Mais au moment où les combats se rapprochent de la ville de Bamabari, les déplacés venus de Bakala, Ippy, Ndassima, ainsi que les habitants de la dite ville sont inquiets. La psychose généralisée s’est emparée d’eux, malgré que la ville soit calme en dépit de quelques tirs sporadiques, probablement de la part des combattants de l’UPC. Aucun incident n’est encore signalé à Bambari. D’après un habitant de Bambari joint au téléphone, l’inquiétude se lit sur le visage des habitants. Ils disent que, si l’UPC et la coalition FPRC-MPC s’affronteront à Bambari, ils ne savent plus à quel saint se vouer pour se protéger. Mais les Casques Bleus de la Minusca ont pris des dispositifs sécuritaires et ont renforcé leur position sur le terrain. Nous osons espérer pour notre part que la fameuse « ligne rouge » ne sera pas franchie par le FPRC et le MPC. Dans cette situation sécuritaire extrêmement tendue entre les factions dissidentes de la Séléka, et pour éviter que le pire ne se produise à Bambari, d’après certaines sources non officielles, la Minusca aurait lancé un ultimatum de 48 heures à Ali Darassa pour quitter la ville de Bamabri et cet ultimatum serait expiré depuis le vendredi 17 février. Si cette information s’avère vraie, Ali Darassa acceptera-t-il de partir de Bamabari ? Et quel sort sera-t-il réservé à ses combattants ? Une fois que ce dernier aura pris la tangente, les combattants de la coalition FPRC-MPC abandonneront-ils l’usage de la force, renonceront-ils à la marche sur Bambari et enterreront-ils définitivement la hache de guerre pour faire la paix ? Et si Ali Darassa s’entête, que fera la Minusca ? Quelle position adopteront-ils les combattants du FPRC et MPC ? Autant d’interrogations qui dépassent l’entendement humain. Aux dernières nouvelles, l’UPC et la coalition FPRC-MPC campent toujours leur position.

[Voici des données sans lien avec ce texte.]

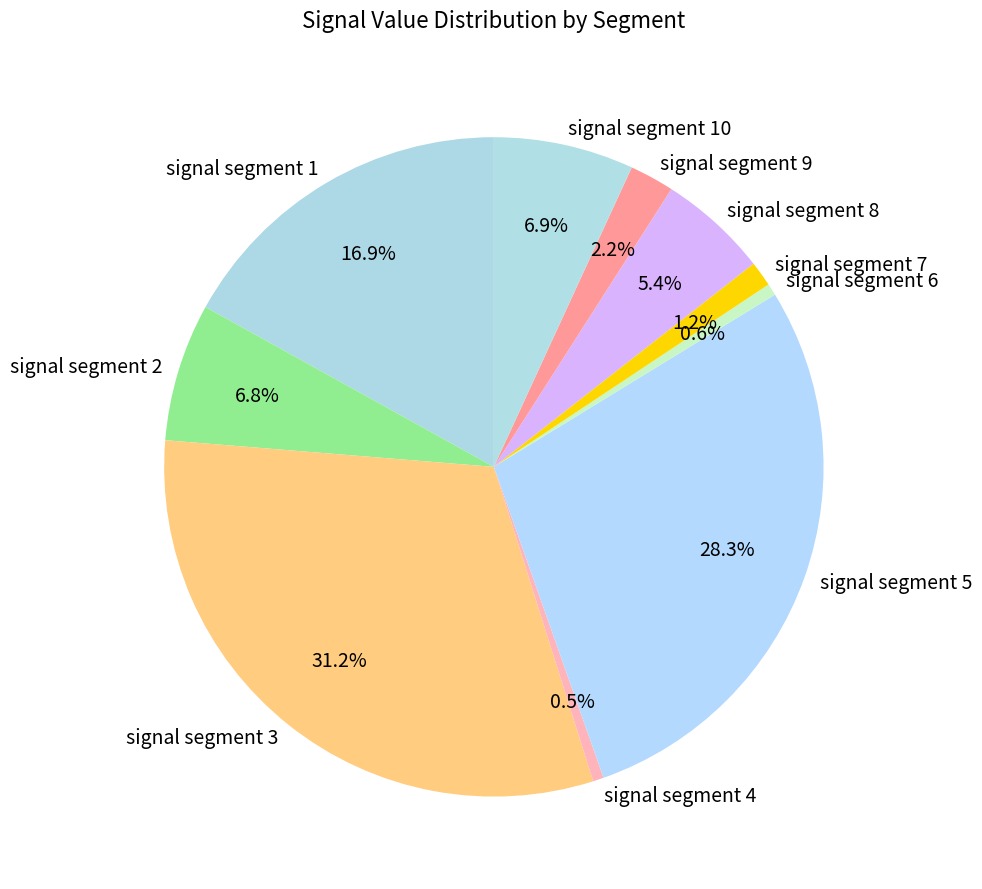

Is there a majority slice in this chart?

No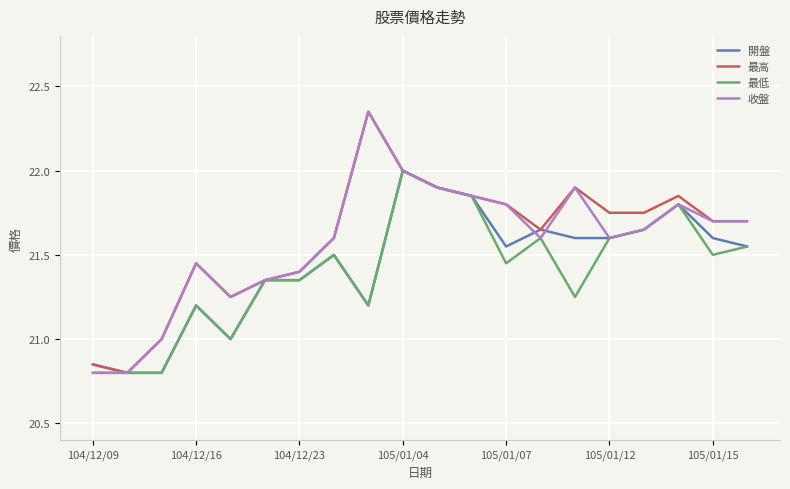

What is the highest value of the 最低 series?

22.0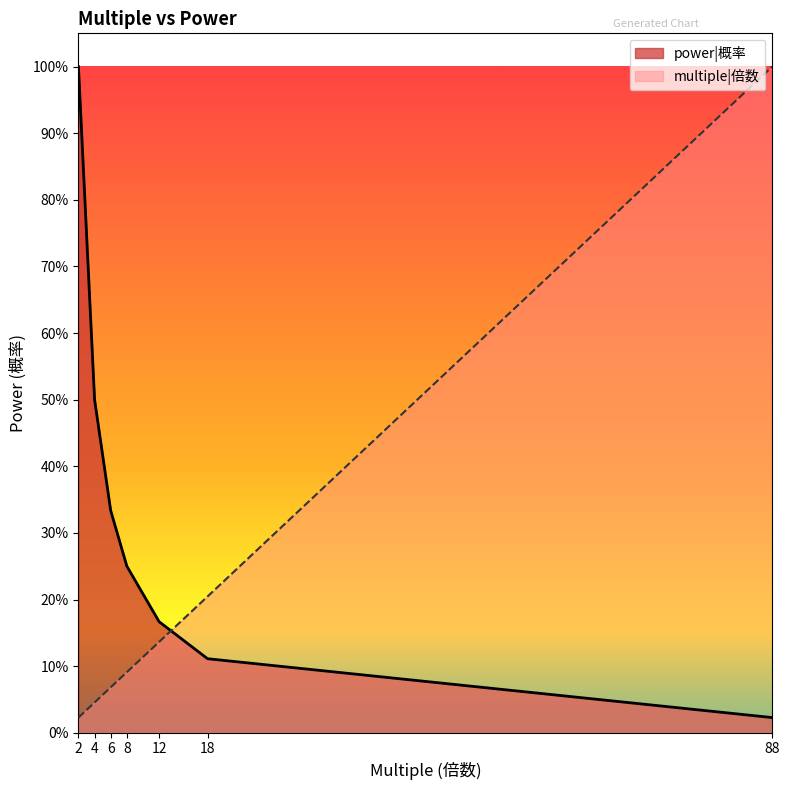

The multiple series shows 53332.0 at 2. True or false?

False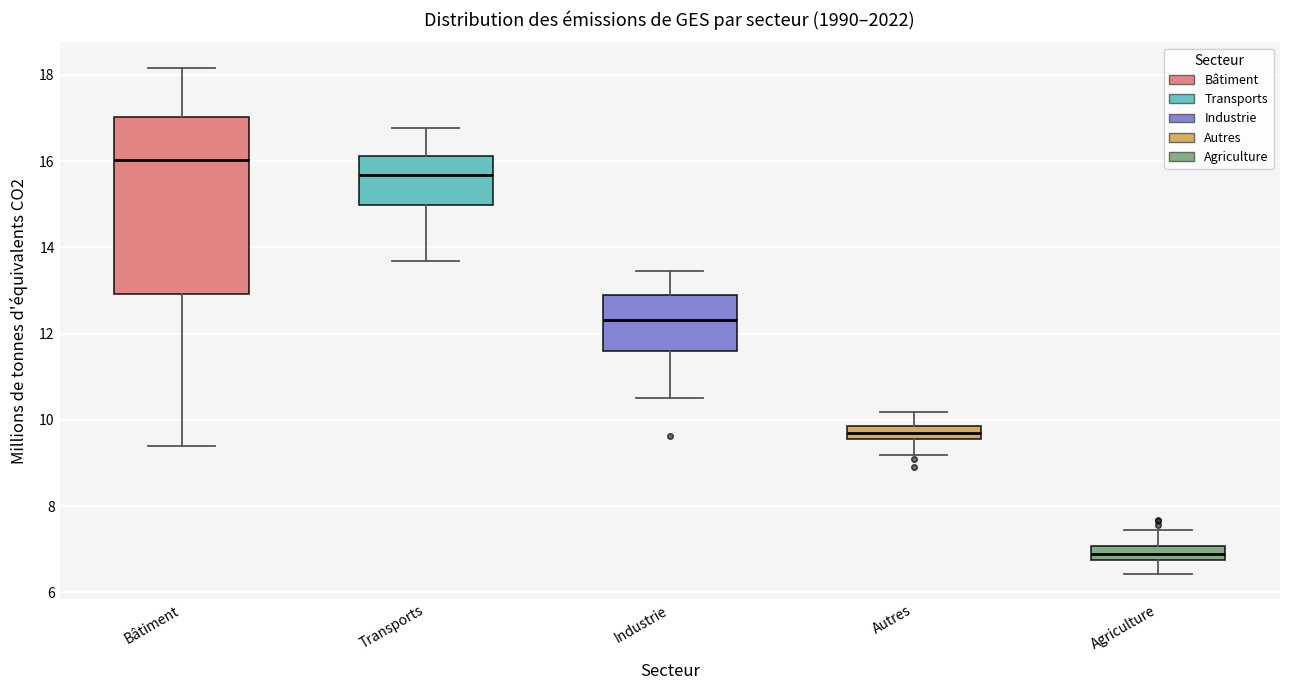

Comparing the boxes themselves (not the whiskers), which one is the tallest?

Bâtiment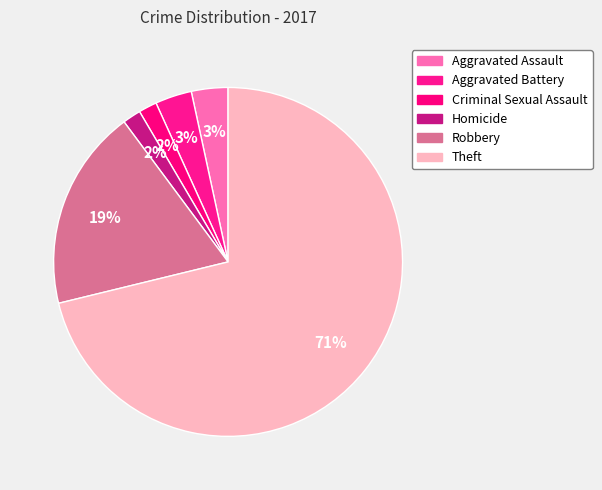

Which category has the biggest portion of the pie?

Theft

A l’allure où vont les choses, la préfecture de la Ouaka risque fort de sombrer dans un chaos indescriptible si les forces en présence campent toujours sur leur position ce que nous ne souhaitons pas. Certains leaders des partis politiques et le chef des Anti-Balaka de la région réclament eux aussi le départ d’Ali Darassa de Bambari. Et les Centrafricains s’interrogent en ces termes, « une fois Ali Darassa quittera son Q.G de Bambari, où sera-t-il installé ? Sera-t-il rapatrié dans son pays d’origine ou conduit à la Cour Pénale Internationale (CPI), habilitée à juger ce genre d’individus qui ont commis des crimes de guerre et crimes contre l’humanité » ? Nous disons tout simplement aux Centrafricains de prendre leur mal en patience, en attendant que le ciel s’éclairci sur Ali Darassa. Mais nous souhaitons qu’Ali Darassa et ses principaux généraux soient arrêtés et traduits à la CPI pour répondre de leurs actes. Car si Darassa et les siens seront déplacés de Bambari pour une autre ville de la RCA, les affrontements ne cesseront pas. Les combattants du FPRC-MPC les poursuivront jusqu’à leur dernier retranchement. Donc mieux vaut qu’il parte de la RCA.  Après son départ, Nourredine Adam et Mahamat Alkhatim doivent renoncer à la guerre, s’aligné sur le processus Désarmement, Démobilisation, Réinsertion et Rapatriement (DDRR). Tous les combattants étrangers au sein de leurs groupes doivent eux aussi déguerpir de la RCA. Leur projet machiavélique de partition du pays doit disparaitre à jamais.

Les Centrafricains en général, et les populations de Bamabri en particulier, veulent la paix, rien que la paix. Que cessent les affrontements fratricides très meurtriers entre l’UPC et la coalition FPRC-MPC.